Who’s on first?

The Billings Gazette, Lee Enterprise’s Montana flagship newspaper, just dropped trowel and it ain’t pretty.  For one thing, the grand old “rag” is showing her age and let’s face it who really wants to read a newspaper that isn’t “high and tight”.  Her only claim to fame is being the daily with the most-est not the best-est.


The editorial board’s op-ed “Union membership bill would make unions prove their worth to members” demonstrates a glaring lack of research and basic understanding of public employee unions and how they have operated in Montana SINCE THE 1930s!  Instead, they trot out the tried, true, tired old saw that Representative Brad Tschida’s HB 323 is nothing more than a guarantee of the first amendment rights of the oppressed public employee union member.  In this case, the first amendment right of public sector workers to “opt-in” or “opt-out” of a union as they so chose.  Well duh!

With the SCOTUS 5-4 decision in favor of Mark Janus, free speech was upheld and public sector unions could no longer charge a representation fee as a condition of employment.  WINNER!  And now the age old mystery of “who’s on first” is answered – the 1st Amendment.  It’s good to be number 1.  But there are two more bases to cover before home plate.  Representative Tschida and the editorial board of the Gazette believe they know “what’s” on second.  It has to do with a public sector employee’s right to join or drop union membership at anytime.  Failure to allow this on the part of unions…wait for it…violates their right to free speech.  The hell you say!


However, Tschida’s bill doesn’t guarantee anyone’s right to opt-in, they already have that right as well as the right to opt-out.  In Montana they had that right before Janus and now in the post-Janus world it is reaffirmed that public employees cannot be coerced into paying union dues or a representation fee as a condition of employment.  Now granted the whole representation fee precedent established by SCOTUS way back in 1977 clouded that somewhat but since Janus those who were “bullied” into union membership have been “free at last, free at last, thank Mark Janus, free at last!”

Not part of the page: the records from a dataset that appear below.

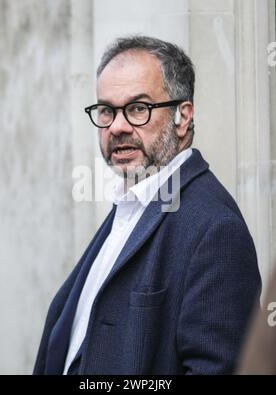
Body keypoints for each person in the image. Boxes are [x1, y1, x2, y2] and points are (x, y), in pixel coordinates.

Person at [33, 36, 261, 375]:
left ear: (183, 117)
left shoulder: (216, 230)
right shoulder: (131, 204)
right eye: (107, 110)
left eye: (138, 108)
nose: (117, 126)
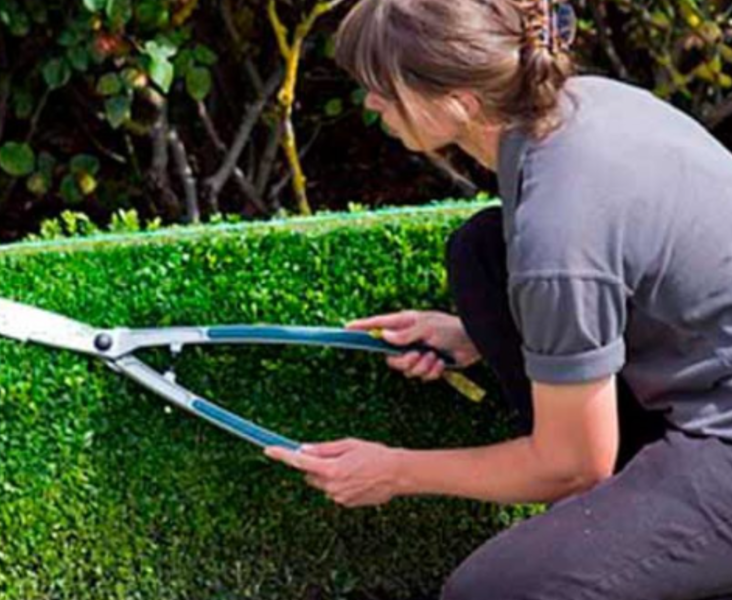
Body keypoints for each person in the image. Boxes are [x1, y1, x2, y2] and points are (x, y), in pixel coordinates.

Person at [265, 0, 732, 597]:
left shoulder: (558, 224)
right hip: (705, 375)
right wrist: (479, 335)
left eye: (382, 88)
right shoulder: (581, 106)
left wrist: (395, 471)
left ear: (459, 101)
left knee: (492, 591)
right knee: (481, 253)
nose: (372, 103)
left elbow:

Representative Tschida and the Gazette both believe “unions [should] have to convince members that there’s enough value in the union membership to warrant the dues”.  In other words while they can already opt-in at will, members should have the right to opt-out at will too.  This suggests that they don’t but, given the testimony of Eric Feaver, president of MFPE, and Timm Twardoski, executive director of AFSCME Council 9, anyone can resign their union membership as long as they do it during the prescribed membership withdrawal period.  In other words as Twardoski pointed out, an employee can’t join during local contract negotiations so they have a seat at the table and then resign that membership as soon as bargaining is complete.  Or as the rotund labor boss put it “if you join the gym to lose 50 pounds don’t you think you ought to join for at least a year if you want to lose the pounds?”

Now neither Representative Tschida nor the Gazette say you have to give up your union card; they’re not even saying you can’t have a union card; they just don’t want to see your union card at work.  No silly!  I don’t mean in your wallet at work I mean “at work” on your behalf at work.   


To be perfectly honest, this post does little more than muddy up the already murky waters of union membership, especially public employee union membership.  So as you read op-eds like the Gazette’s and blog posts such as this keep in mind that it can be quite tiring and if need be, you might be compelled to “take a knee” as you ponder the pros and cons, but don’t kneel too long in quiet reflection or someone may trample your first amendment right to free speech!

T-Bone Slim – “Wherever you find injustice, the proper form of politeness is attack.”